🔵 Trump-Zelensky Deal

Good morning. It’s Wednesday, February 26.

 

President Trump confirmed on Wednesday that the U.S. and Ukraine have reached a minerals deal and that he still expects Ukrainian President Volodymyr Zelensky to visit the White House on Friday.

Comments from Zelensky earlier on Wednesday had seemed to put the deal and the visit in doubt.

The deal is designed to allow the U.S. to tap into Ukraine’s minerals and other natural resources and establish a joint fund for rebuilding Ukraine. It has the potential to reduce tensions between the U.S. and Ukraine after a public squabble last week.

FBI leadership is starting an investigation into the origins of the agency’s plan a decade ago to infiltrate the campaign of presidential candidate Donald Trump using two female undercover “honeypot” agents.

The off-the-books investigation, launched in 2015 by FBI Director James B. Comey, was revealed by an agency whistleblower in a protected disclosure to the House Judiciary Committee last year.

In the intelligence community, a honeypot commonly refers to an undercover operative, usually a woman, who feigns sexual or romantic interest to obtain information from a target.

President Trump on Tuesday revoked any security clearances held by Covington & Burling law firm employees who provided pro bono services to former special counsel Jack Smith, who prosecuted Trump in a pair of since-ended criminal cases.

“This is a good one. Is everybody listening? Deranged Jack Smith — we’re going to call it the deranged Jack Smith signing or bill,” Trump said in the Oval Office.

“The weaponization of our system by law firms, even pro bono work they’re doing just in order to clog up government, stop government, and nobody knows about it more than me, and hopefully that’ll never happen again.”

After a long day of arm-twisting and internal party clashes, House Republicans on Tuesday narrowly passed their plan to advance President Donald Trump’s legislative agenda.

The GOP plan was passed by a vote of 217-215, after House Speaker Mike Johnson, R-La., had to convince several Republican holdouts including Reps.

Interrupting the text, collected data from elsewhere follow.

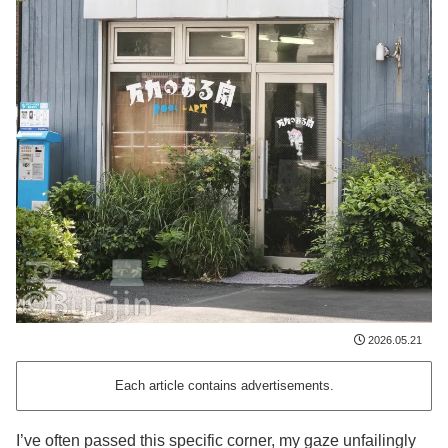
2026.05.21
Each article contains advertisements.
I’ve often passed this specific corner, my gaze unfailingly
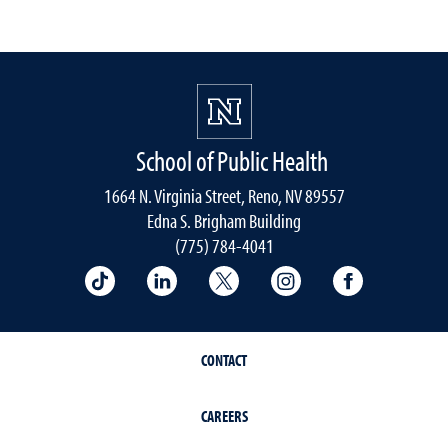
School of Public Health
1664 N. Virginia Street, Reno, NV 89557
Edna S. Brigham Building
(775) 784-4041
School of Public Health on TikTok
School of Public Health on LinkedIn
School of Public Health on 
School of Public He
School of 
CONTACT
CAREERS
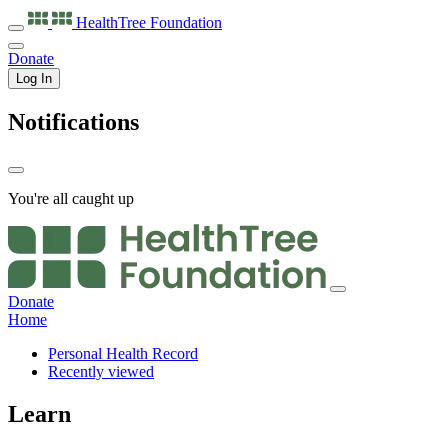
HealthTree
Foundation
Donate
Log In
Notifications
You're all caught up
Donate
Home
Personal Health Record
Recently viewed
Learn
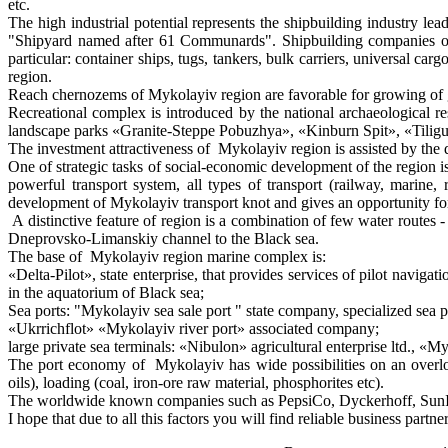
etc.
The high industrial potential represents the shipbuilding industry 
"Shipyard named after 61 Communards". Shipbuilding companies of M
particular: container ships, tugs, tankers, bulk carriers, universal ca
region.
Reach chernozems of Mykolayiv region are favorable for growing of g
Recreational complex is introduced by the national archaeological 
landscape parks «Granite-Steppe Pobuzhya», «Kinburn Spit», «Tiligul
The investment attractiveness of Mykolayiv region is assisted by the 
One of strategic tasks of social-economic development of the region 
powerful transport system, all types of transport (railway, marine, 
development of Mykolayiv transport knot and gives an opportunity for
A distinctive feature of region is a combination of few water routes
Dneprovsko-Limanskiy channel to the Black sea.
The base of Mykolayiv region marine complex is:
«Delta-Pilot», state enterprise, that provides services of pilot navigat
in the aquatorium of Black sea;
Sea ports: "Mykolayiv sea sale port " state company, specialized se
«Ukrrichflot» «Mykolayiv river port» associated company;
large private sea terminals: «Nibulon» agricultural enterprise ltd., 
The port economy of Mykolayiv has wide possibilities on an overload
oils), loading (coal, iron-ore raw material, phosphorites etc).
The worldwide known companies such as PepsiCo, Dyckerhoff, SunInter
I hope that due to all this factors you will find reliable business par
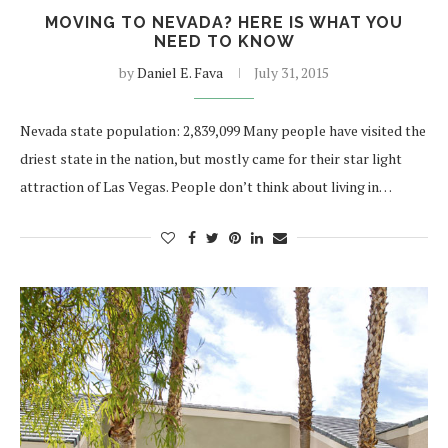
MOVING TO NEVADA? HERE IS WHAT YOU
NEED TO KNOW
by
Daniel E. Fava
July 31, 2015
Nevada state population: 2,839,099 Many people have visited the
driest state in the nation, but mostly came for their star light
attraction of Las Vegas. People don’t think about living in…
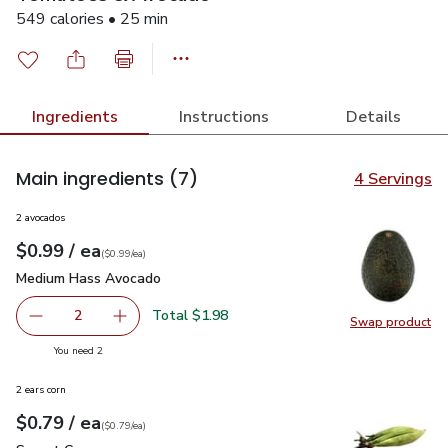
549 calories • 25 min
Ingredients
Instructions
Details
Main ingredients
(7)
4 Servings
2 avocados
each
$0.99
/ ea
Your price
$0.99
per
$0.99
each
(
$0.99/ea
)
Medium Hass Avocado
$0.99
Medium Hass Avocado
Total $1.98
2
Swap product
decrease Medium Hass Avocado
Add one, Medium Hass Avocado
Swap pr
you have 2 selected
You need 2
2 ears corn
each
$0.79
/ ea
Your price
$0.79
per
$0.79
each
(
$0.79/ea
)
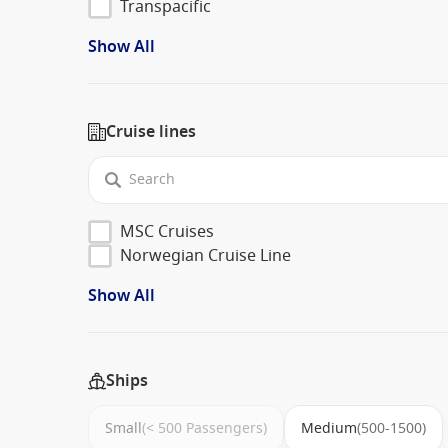
Transpacific
Show All
Cruise lines
MSC Cruises
Norwegian Cruise Line
Show All
Ships
Small
(< 500 Passengers)
Medium
(500-1500)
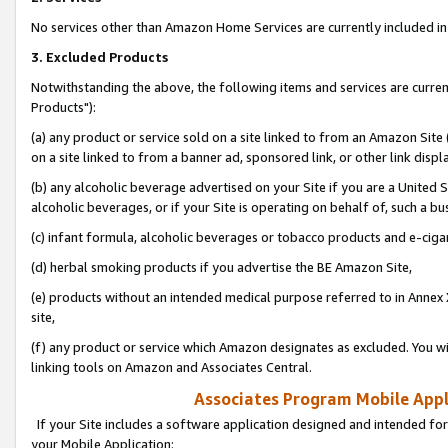
No services other than Amazon Home Services are currently included in 
3. Excluded Products
Notwithstanding the above, the following items and services are curre
Products"):
(a) any product or service sold on a site linked to from an Amazon Site
on a site linked to from a banner ad, sponsored link, or other link disp
(b) any alcoholic beverage advertised on your Site if you are a United 
alcoholic beverages, or if your Site is operating on behalf of, such a bu
(c) infant formula, alcoholic beverages or tobacco products and e-ciga
(d) herbal smoking products if you advertise the BE Amazon Site,
(e) products without an intended medical purpose referred to in Annex 
site,
(f) any product or service which Amazon designates as excluded. You will 
linking tools on Amazon and Associates Central.
Associates Program Mobile Appli
If your Site includes a software application designed and intended for
your Mobile Application:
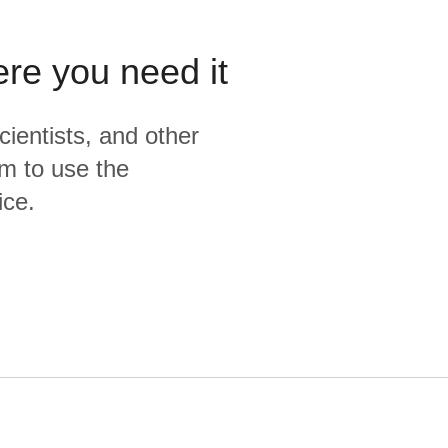
ere you need it
cientists, and other
m to use the
ice.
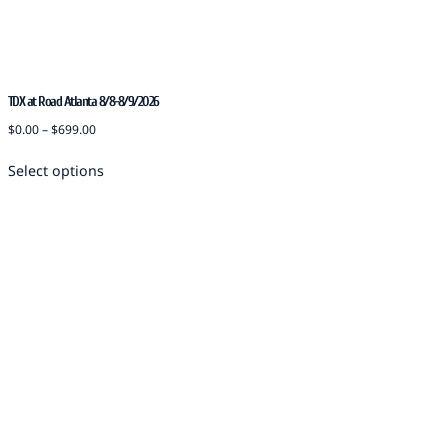
TDX at Road Atlanta 8/8-8/9/2026
$
0.00
–
$
699.00
Select options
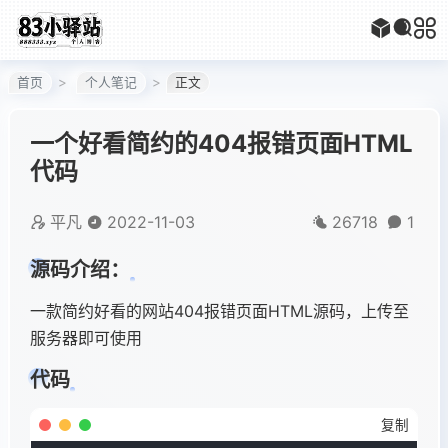
首页
个人笔记
正文
一个好看简约的404报错页面HTML
代码
平凡
2022-11-03
26718
1
源码介绍：
一款简约好看的网站404报错页面HTML源码，上传至
服务器即可使用
代码
复制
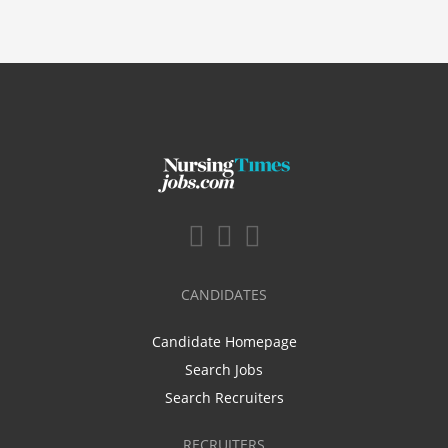
CANDIDATES
Candidate Homepage
Search Jobs
Search Recruiters
RECRUITERS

Victoria Spartz of Indiana, Tim Burchett of Tennessee and Warren Davidson of Ohio to come on board with the proposal.

After the House plan passed on Tuesday night, Trump congratulated Johnson.

President Donald Trump announced a new visa program for investors coming to the United States on Tuesday that would cost applicants $5 million.

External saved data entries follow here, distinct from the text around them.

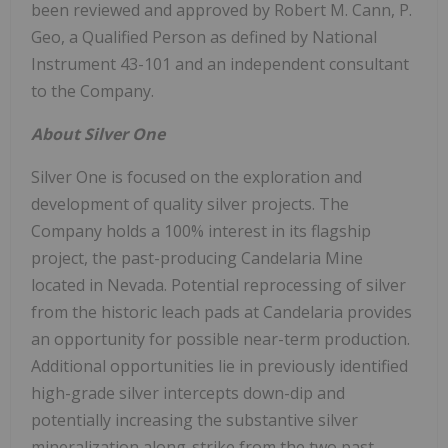
been reviewed and approved by Robert M. Cann, P.
Geo, a Qualified Person as defined by National
Instrument 43-101 and an independent consultant
to the Company.
About Silver One
Silver One is focused on the exploration and
development of quality silver projects. The
Company holds a 100% interest in its flagship
project, the past-producing Candelaria Mine
located in Nevada. Potential reprocessing of silver
from the historic leach pads at Candelaria provides
an opportunity for possible near-term production.
Additional opportunities lie in previously identified
high-grade silver intercepts down-dip and
potentially increasing the substantive silver
mineralization along-strike from the two past-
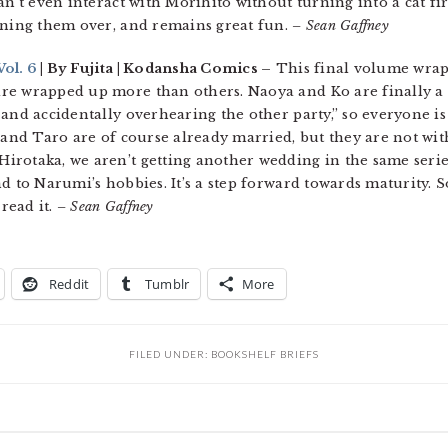
an’t even interact with Morihito without turning into a cat fir
nning them over, and remains great fun.
– Sean Gaffney
ol. 6
| By Fujita | Kodansha Comics –
This final volume wrap
re wrapped up more than others. Naoya and Ko are finally a 
 and accidentally overhearing the other party,” so everyone i
o and Taro are of course already married, but they are not w
irotaka, we aren’t getting another wedding in the same serie
d to Narumi’s hobbies. It’s a step forward towards maturity. S
read it.
– Sean Gaffney
Reddit
Tumblr
More
FILED UNDER:
BOOKSHELF BRIEFS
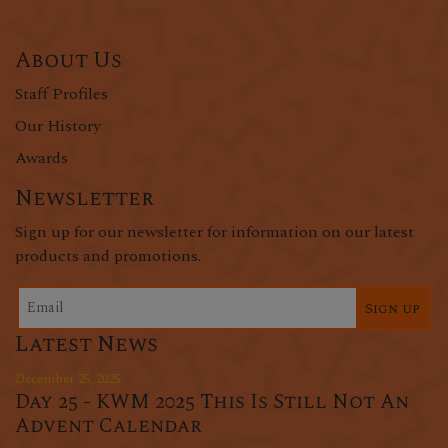
About Us
Staff Profiles
Our History
Awards
Newsletter
Sign up for our newsletter for information on our latest
products and promotions.
Sign up
Latest News
December 25, 2025
Day 25 - KWM 2025 This Is Still Not An
Advent Calendar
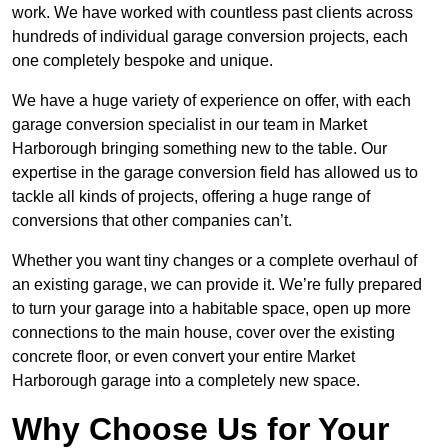
work. We have worked with countless past clients across
hundreds of individual garage conversion projects, each
one completely bespoke and unique.
We have a huge variety of experience on offer, with each
garage conversion specialist in our team in Market
Harborough bringing something new to the table. Our
expertise in the garage conversion field has allowed us to
tackle all kinds of projects, offering a huge range of
conversions that other companies can’t.
Whether you want tiny changes or a complete overhaul of
an existing garage, we can provide it. We’re fully prepared
to turn your garage into a habitable space, open up more
connections to the main house, cover over the existing
concrete floor, or even convert your entire Market
Harborough garage into a completely new space.
Why Choose Us for Your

Trump, touting the project as a “Gold Card” program mimicking the Green Cards permanent residents get, told reporters in the Oval Office that it would be up and running in two weeks.

The announcement came as other immigration routes expanded during the Biden administration are being curtailed, particularly for those from Central and Southern America. Trump has advocated for legal immigration, particularly work-based visas, which he has said help bring money and jobs into the country.

U.S. Director of National Intelligence Tulsi Gabbard has announced that over 100 intelligence officers will be fired after they engaged in sending sexually-explicit messages in National Security Agency (NSA) chat rooms while “on government time.”

Gabbard’s announcement follows after journalists Christopher F. Rufo and Hannah Grossman announced in an X post that they had “obtained logs from the NSA’s secret transgender sex chatroom, in which NSA, CIA, and DIA employees discuss genital castration, artificial vaginas, piss fetishes, sex polycules, and gangbangs—all on government time.”

Rufo shared a thread of evidence, exposing the details of the explicit discussions in the chat rooms, which were “supposed to be used for government work,” but were instead utilized “to discuss fetishes, kink, and sex, all legitimized as ‘DEI.’”

A Democratic U.S. senator is being accused of voting for millions of dollars in taxpayer funds to go to a consulting company owned by his wife.

The Foundation for Accountability and Civic Trust called on the Senate Ethics Committee to investigate Democratic Sen. Sheldon Whitehouse of Rhode Island “to determine whether he violated the Senate ethics rules on conflicts of interest.” The alleged conflict of interest relates to funding that benefited the Ocean Conservancy, a nonprofit linked to his wife, Sandra Whitehouse.

The senator’s wife has been the president of consulting firm Ocean Wonks LLC since 2017 and directly employed at Ocean Conservancy since 2008 as a senior policy adviser. The complaint says that Ocean Conservancy paid the senator’s wife through the consulting firm.